[Pubblicato su D’ARS year 53/nr 215/autumn 2013, pp. 34-37.]
Ambientato in una Bangkok
allucinata, tra palestre e locali notturni, Only
God forgives di Nicolas Winding Refn unisce aspetti delle due precedenti
opere del regista danese: le atmosfere ansiogene e i luoghi contemporanei di Drive (2011), qui cromati di diverse
tonalità di rosso, si distillano secondo il ritmo e i tempi meditativi del
dionisiaco Valhalla Rising (2009).
Considerando che in
Refn i formalismi sono solo apparenti in quanto divengono pura sostanza dello
sviluppo contenutistico e che le scelte stilistico-registiche sono sempre incisive
a livello discorsivo, l’argomento della vendetta è il pretesto narrativo di un
film che, non limitandosi a essere un semplice revenge movie, si apre su questioni
altre.
Nella capitale
thailandese i fratelli Julian (Ryan Gosling) e Billy (Tom Burke) gestiscono una
lussuosa palestra di pugilato come copertura dei loro traffici illeciti. Una
sera Billy uccide una delle prostitute che abitualmente frequenta, una
minorenne: le autorità locali si rivolgono a Chang (Vithaya Pansringarm),
poliziotto in pensione, il quale vendica immediatamente la ragazza rifacendosi sull’assassino.

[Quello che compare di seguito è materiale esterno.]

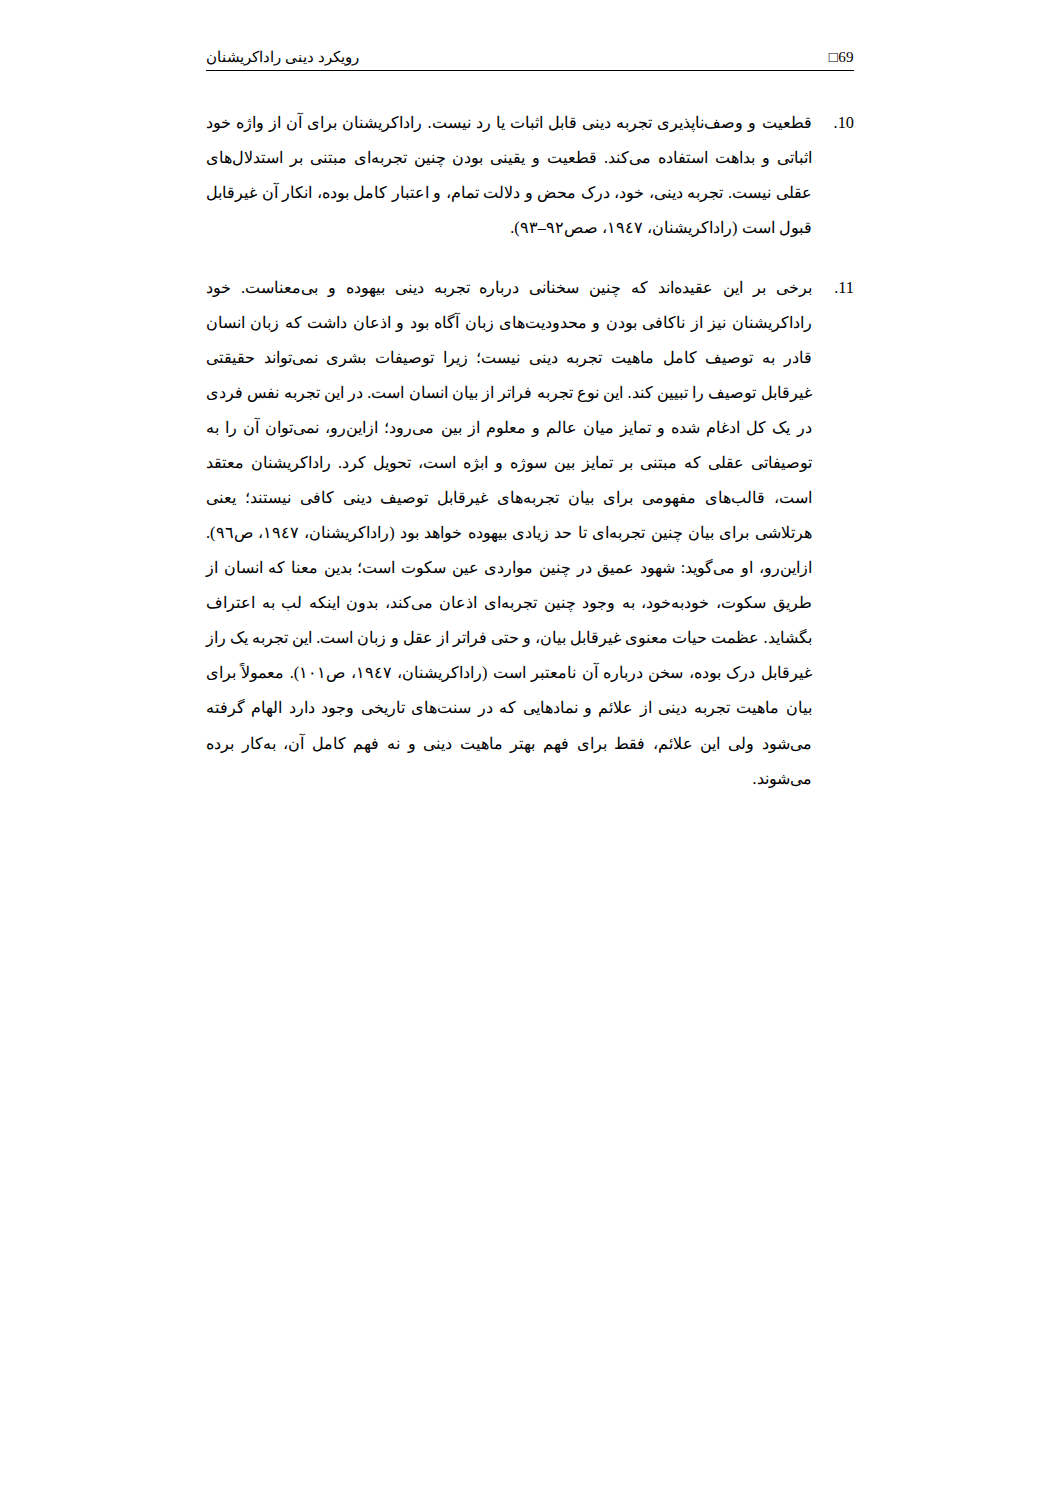□69 رویکرد دینی راداکریشنان
.10 قطعیت و وصف‌ناپذیری تجربه دینی قابل اثبات یا رد نیست. راداکریشنان برای آن از واژه خود اثباتی و بداهت استفاده می‌کند. قطعیت و یقینی بودن چنین تجربه‌ای مبتنی بر استدلال‌های عقلی نیست. تجربه دینی، خود، درک محض و دلالت تمام، و اعتبار کامل بوده، انکار آن غیرقابل قبول است (راداکریشنان، ۱۹٤۷، صص۹۲–۹۳).
.11 برخی بر این عقیده‌اند که چنین سخنانی درباره تجربه دینی بیهوده و بی‌معناست. خود راداکریشنان نیز از ناکافی بودن و محدودیت‌های زبان آگاه بود و اذعان داشت که زبان انسان قادر به توصیف کامل ماهیت تجربه دینی نیست؛ زیرا توصیفات بشری نمی‌تواند حقیقتی غیرقابل توصیف را تبیین کند. این نوع تجربه فراتر از بیان انسان است. در این تجربه نفس فردی در یک کل ادغام شده و تمایز میان عالم و معلوم از بین می‌رود؛ ازاین‌رو، نمی‌توان آن را به توصیفاتی عقلی که مبتنی بر تمایز بین سوژه و ابژه است، تحویل کرد. راداکریشنان معتقد است، قالب‌های مفهومی برای بیان تجربه‌های غیرقابل توصیف دینی کافی نیستند؛ یعنی هرتلاشی برای بیان چنین تجربه‌ای تا حد زیادی بیهوده خواهد بود (راداکریشنان، ۱۹٤۷، ص۹٦). ازاین‌رو، او می‌گوید: شهود عمیق در چنین مواردی عین سکوت است؛ بدین معنا که انسان از طریق سکوت، خودبه‌خود، به وجود چنین تجربه‌ای اذعان می‌کند، بدون اینکه لب به اعتراف بگشاید. عظمت حیات معنوی غیرقابل بیان، و حتی فراتر از عقل و زبان است. این تجربه یک راز غیرقابل درک بوده، سخن درباره آن نامعتبر است (راداکریشنان، ۱۹٤۷، ص۱۰۱). معمولاً برای بیان ماهیت تجربه دینی از علائم و نمادهایی که در سنت‌های تاریخی وجود دارد الهام گرفته می‌شود ولی این علائم، فقط برای فهم بهتر ماهیت دینی و نه فهم کامل آن، به‌کار برده می‌شوند.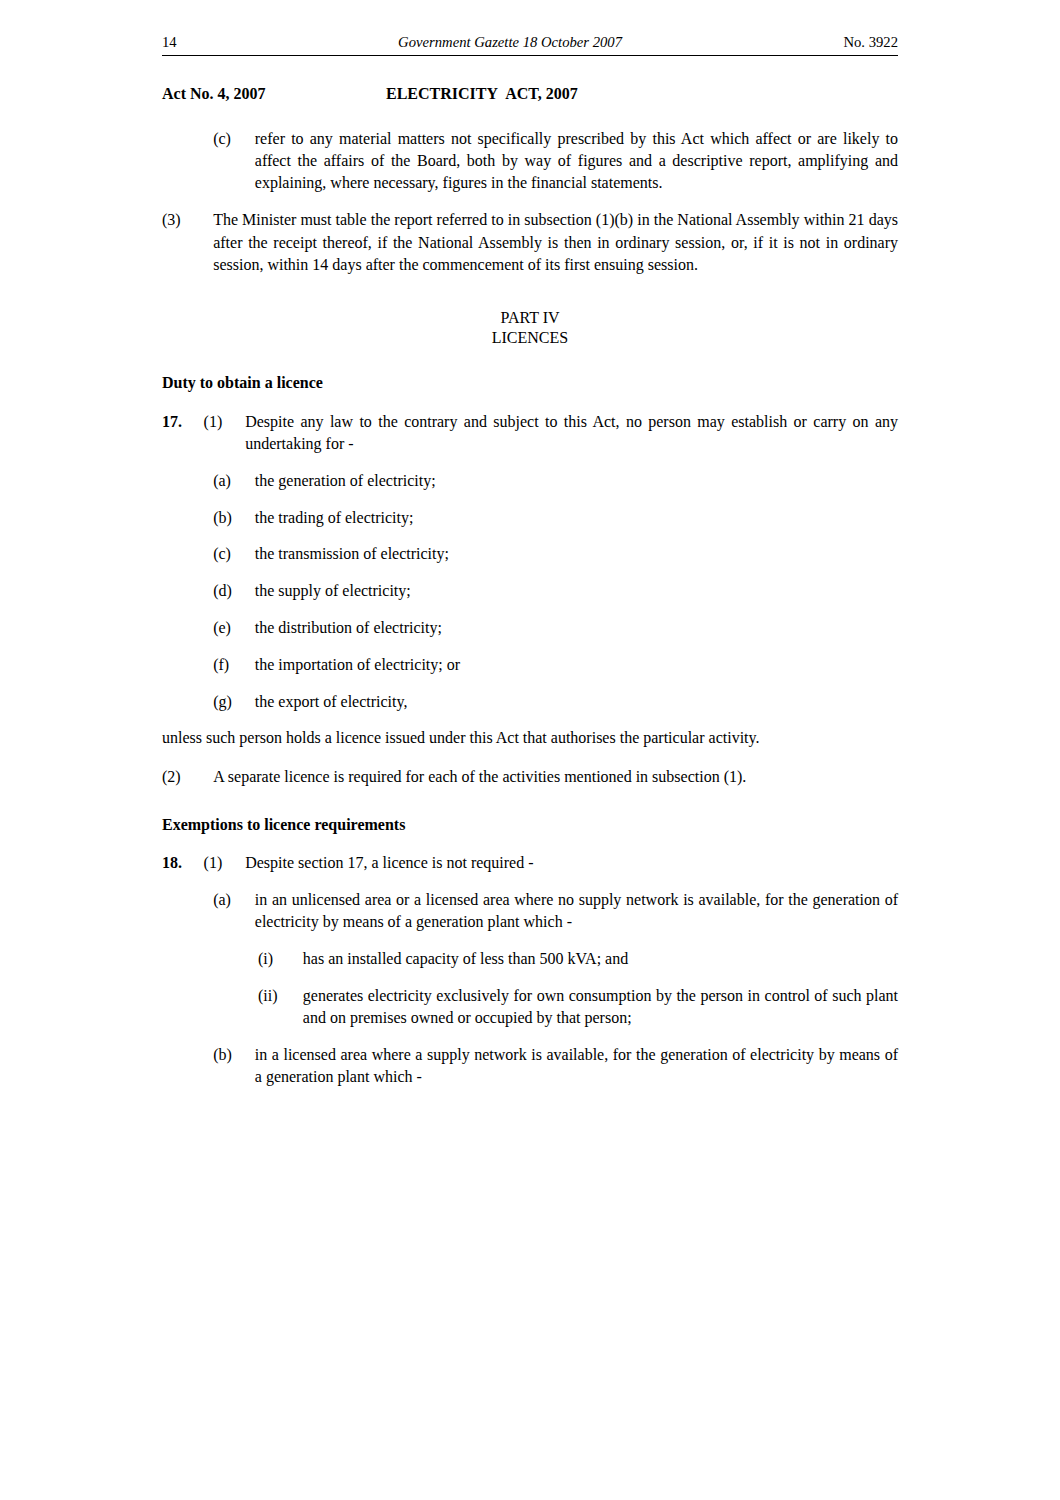14 Government Gazette 18 October 2007 No. 3922
Act No. 4, 2007 ELECTRICITY ACT, 2007
(c) refer to any material matters not specifically prescribed by this Act which affect or are likely to affect the affairs of the Board, both by way of figures and a descriptive report, amplifying and explaining, where necessary, figures in the financial statements.
(3) The Minister must table the report referred to in subsection (1)(b) in the National Assembly within 21 days after the receipt thereof, if the National Assembly is then in ordinary session, or, if it is not in ordinary session, within 14 days after the commencement of its first ensuing session.
PART IV LICENCES
Duty to obtain a licence
17. (1) Despite any law to the contrary and subject to this Act, no person may establish or carry on any undertaking for -
(a) the generation of electricity;
(b) the trading of electricity;
(c) the transmission of electricity;
(d) the supply of electricity;
(e) the distribution of electricity;
(f) the importation of electricity; or
(g) the export of electricity,
unless such person holds a licence issued under this Act that authorises the particular activity.
(2) A separate licence is required for each of the activities mentioned in subsection (1).
Exemptions to licence requirements
18. (1) Despite section 17, a licence is not required -
(a) in an unlicensed area or a licensed area where no supply network is available, for the generation of electricity by means of a generation plant which -
(i) has an installed capacity of less than 500 kVA; and
(ii) generates electricity exclusively for own consumption by the person in control of such plant and on premises owned or occupied by that person;
(b) in a licensed area where a supply network is available, for the generation of electricity by means of a generation plant which -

In seguito all’episodio arriva in città, direttamente dagli Stati Uniti,
Crystal (Kristin Scott Thomas), madre dei due fratelli nonché boss del clan, che
domanda all’unico figlio rimasto – Julian – di vendicare il primogenito.
Mentre Confessions di Tetsuya Nakashima (produzione
giapponese uscita nelle sale italiane poco prima di Only God forgives) potrebbe essere una sorta di trasposizione di
alcune teorizzazioni di René Girard – difatti viene mostrata l’escalation della vendetta, dovuta all’uso
sbagliato del pharmakos/capro espiatorio,
una violenza senza misura che genera nuovi conflitti interpersonali e scioglie
qualsiasi vincolo sociale – l’ultimo film di Refn si racconta in modo a-didascalico, a tratti (e paradossalmente)
extradiegetico e divinizzando la non
naturalistica finzione cinematografica.
L’opera si
caratterizza per il ruolo della luce e l’uso della profondità di campo: la
seconda permette di sfondare il piano dello schermo, andando continuamente a
cercare qualcosa oltre i limiti spaziali e modificando di volta in volta i
rapporti tra figure e campo. La luce filtrata dalle finestre, dall’altro, crea pattern luminosi tessuti secondo geometrie
orientali, arabeschi immateriali che sovraimprimono, accumulano e prolungano la
materia inanimata, facendola al tempo stesso vibrare e respirare. Il potere di raggiungere
l’invisibile – profondità di campo – e di soffiare vita nella materia – uso
delle luci – porta a inglobare il ruolo dei mezzi cinematografici nella
diegesi, costringendo a una lettura della trama
che consideri anche il ruolo demiurgico della finzione (o, se si preferisce, la
natura artificiale di Dio). All’identità semidivina del mezzo cinematografico
si contrappone la legge secolare personificata dal poliziotto in pensione:
silenzioso, avanza contro chi viola la giustizia e, con la sua katana, punisce mutilando braccia e
mani, danneggiando orecchie e occhi – non passa inosservata la citazione di Un chien andalou di Luis Buñuel. Negando ripetutamente
l’organicità dei corpi senzienti, Chang esercita però un potere povero nelle
sue risorse, un potere anti-energia e capace solo di dire no.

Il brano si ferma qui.